**** Source data

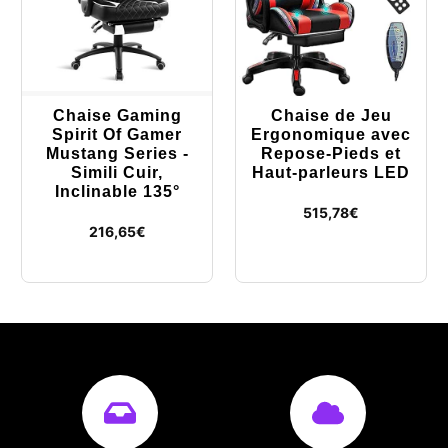
Chaise Gaming
Chaise de Jeu
Spirit Of Gamer
Ergonomique avec
Mustang Series -
Repose-Pieds et
Simili Cuir,
Haut-parleurs LED
Inclinable 135°
515,78
€
216,65
€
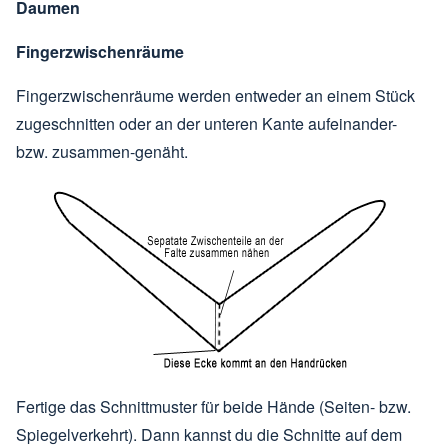
Daumen
Fingerzwischenräume
Fingerzwischenräume werden entweder an einem Stück
zugeschnitten oder an der unteren Kante aufeinander-
bzw. zusammen-genäht.
Fertige das Schnittmuster für beide Hände (Seiten- bzw.
Spiegelverkehrt). Dann kannst du die Schnitte auf dem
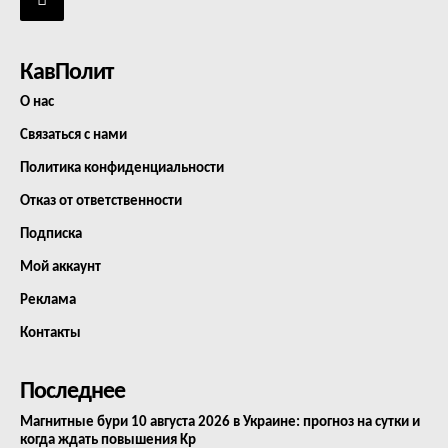
КавПолит
О нас
Связаться с нами
Политика конфиденциальности
Отказ от ответственности
Подписка
Мой аккаунт
Реклама
Контакты
Последнее
Магнитные бури 10 августа 2026 в Украине: прогноз на сутки и
когда ждать повышения Kp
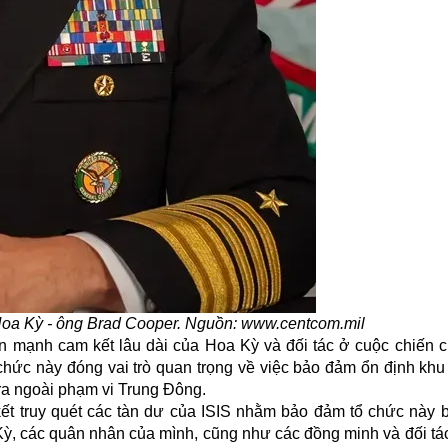
Hoa Kỳ - ông Brad Cooper. Nguồn: www.centcom.mil
 mạnh cam kết lâu dài của Hoa Kỳ và đối tác ở cuộc chiến c
 chức này đóng vai trò quan trọng về việc bảo đảm ổn định kh
ra ngoài phạm vi Trung Đông.
ết truy quét các tàn dư của
ISIS
nhằm bảo đảm tổ chức này b
 Kỳ, các quân nhân của mình, cũng như các đồng minh và đối tá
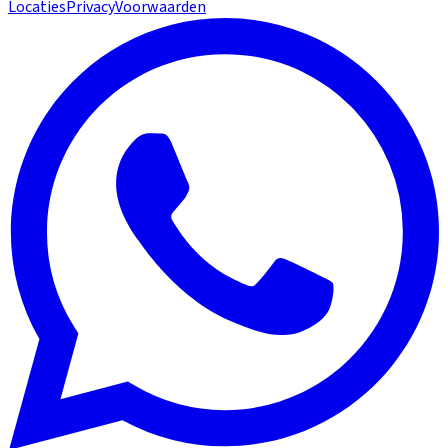
Locaties
Privacy
Voorwaarden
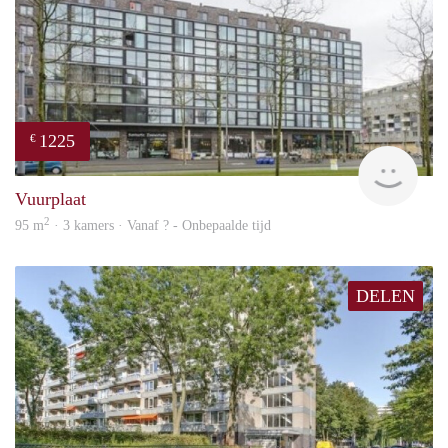
1225
€
finde
Vuurplaat
2
95 m
· 3 kamers · Vanaf ? - Onbepaalde tijd
DELEN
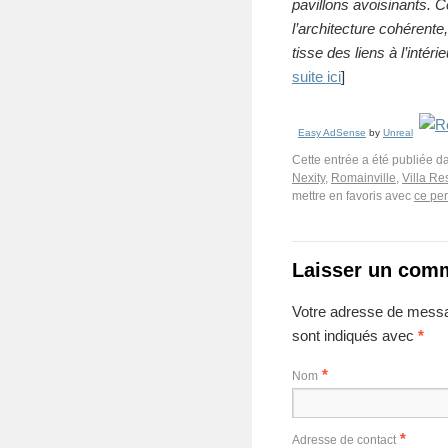
pavillons avoisinants. 
l’architecture cohérent
tisse des liens à l’intéri
suite ici
]
Easy AdSense
by
Unreal
Cette entrée a été publiée 
Nexity
,
Romainville
,
Villa Re
mettre en favoris avec
ce pe
Laisser un com
Votre adresse de messa
sont indiqués avec
*
*
Nom
*
Adresse de contact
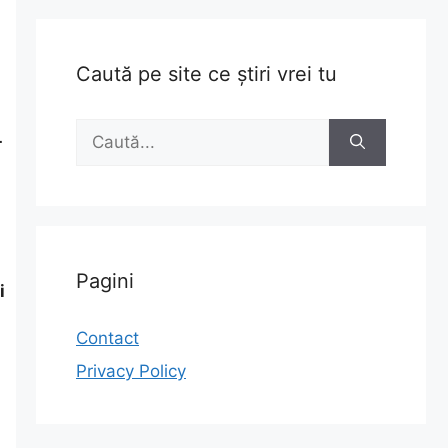
Caută pe site ce știri vrei tu
Caută
-
după:
Pagini
i
Contact
Privacy Policy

********

» **Problem to work on**:
The whole listing should be retyped word for word; none of its pictures belong in the copy.

» **Answer to this problem**:
Chaise Gaming
Chaise de Jeu
Spirit Of Gamer
Ergonomique avec
Mustang Series -
Repose-Pieds et
Simili Cuir,
Haut-parleurs LED
Inclinable 135°
515,78
€
216,65
€
Daumen
Fingerzwischenräume
Fingerzwischenräume werden entweder an einem Stück
zugeschnitten oder an der unteren Kante aufeinander-
bzw. zusammen-genäht.
Fertige das Schnittmuster für beide Hände (Seiten- bzw.
Spiegelverkehrt). Dann kannst du die Schnitte auf dem
КавПолит
О нас
Связаться с нами
Политика конфиденциальности
Отказ от ответственности
Подписка
Мой аккаунт
Реклама
Контакты
Последнее
Магнитные бури 10 августа 2026 в Украине: прогноз на сутки и
когда ждать повышения Kp
Hoa Kỳ - ông Brad Cooper. Nguồn: www.centcom.mil
 mạnh cam kết lâu dài của Hoa Kỳ và đối tác ở cuộc chiến c
 chức này đóng vai trò quan trọng về việc bảo đảm ổn định kh
ra ngoài phạm vi Trung Đông.
ết truy quét các tàn dư của
ISIS
nhằm bảo đảm tổ chức này b
 Kỳ, các quân nhân của mình, cũng như các đồng minh và đối tá
Locaties
Privacy
Voorwaarden
1225
€
finde
Vuurplaat
2
95 m
· 3 kamers · Vanaf ? - Onbepaalde tijd
DELEN
pavillons avoisinants. 
l’architecture cohérent
tisse des liens à l’intéri
suite ici
]
Easy AdSense
by
Unreal
Cette entrée a été publiée 
Nexity
,
Romainville
,
Villa Re
mettre en favoris avec
ce pe
Laisser un com
Votre adresse de messa
sont indiqués avec
*
*
Nom
*
Adresse de contact
Caută pe site ce știri vrei tu
Caută
-
după:
Pagini
i
Contact
Privacy Policy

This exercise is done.